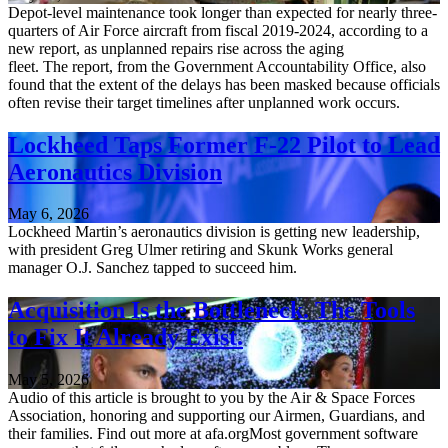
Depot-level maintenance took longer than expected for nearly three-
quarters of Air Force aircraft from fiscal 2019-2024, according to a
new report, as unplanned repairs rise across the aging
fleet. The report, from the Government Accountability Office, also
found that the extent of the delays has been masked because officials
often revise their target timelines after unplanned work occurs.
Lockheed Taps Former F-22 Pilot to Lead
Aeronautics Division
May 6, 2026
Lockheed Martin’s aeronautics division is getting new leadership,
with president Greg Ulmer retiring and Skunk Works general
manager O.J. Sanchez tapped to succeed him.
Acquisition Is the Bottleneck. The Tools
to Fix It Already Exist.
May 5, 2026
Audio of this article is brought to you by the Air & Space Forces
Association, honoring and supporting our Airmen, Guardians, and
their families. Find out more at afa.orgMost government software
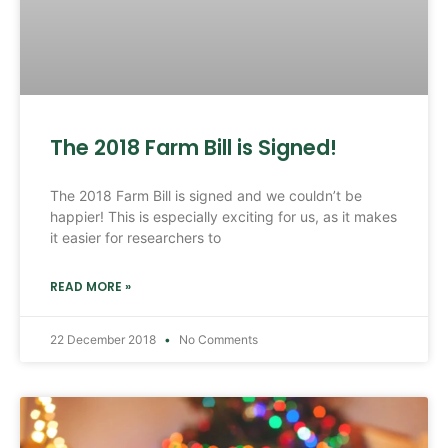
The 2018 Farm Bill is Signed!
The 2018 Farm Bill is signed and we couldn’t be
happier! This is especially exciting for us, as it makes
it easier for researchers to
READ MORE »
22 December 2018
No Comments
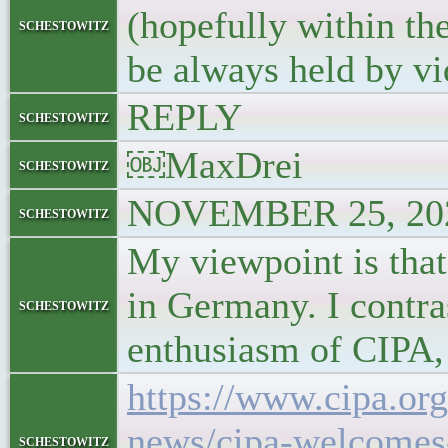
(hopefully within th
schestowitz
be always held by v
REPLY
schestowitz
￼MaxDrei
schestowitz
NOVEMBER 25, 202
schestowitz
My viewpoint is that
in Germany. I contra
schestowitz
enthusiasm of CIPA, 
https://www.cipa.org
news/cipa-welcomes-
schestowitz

________________

◆ Exercise goal
Reproduce the text read from the records above, swapping "Farm Bill" for "Agriculture Bill" and changing nothing else. Leave out the pictures.

◆ Answer below
Depot-level maintenance took longer than expected for nearly three-
quarters of Air Force aircraft from fiscal 2019-2024, according to a
new report, as unplanned repairs rise across the aging
fleet. The report, from the Government Accountability Office, also
found that the extent of the delays has been masked because officials
often revise their target timelines after unplanned work occurs.
Lockheed Taps Former F-22 Pilot to Lead
Aeronautics Division
May 6, 2026
Lockheed Martin’s aeronautics division is getting new leadership,
with president Greg Ulmer retiring and Skunk Works general
manager O.J. Sanchez tapped to succeed him.
Acquisition Is the Bottleneck. The Tools
to Fix It Already Exist.
May 5, 2026
Audio of this article is brought to you by the Air & Space Forces
Association, honoring and supporting our Airmen, Guardians, and
their families. Find out more at afa.orgMost government software
The 2018 Agriculture Bill is Signed!
The 2018 Agriculture Bill is signed and we couldn’t be
happier! This is especially exciting for us, as it makes
it easier for researchers to
READ MORE »
22 December 2018
No Comments
(hopefully within th
schestowitz
be always held by v
REPLY
schestowitz
MaxDrei
schestowitz
NOVEMBER 25, 202
schestowitz
My viewpoint is that
in Germany. I contra
schestowitz
enthusiasm of CIPA, 
https://www.cipa.org
news/cipa-welcomes-
schestowitz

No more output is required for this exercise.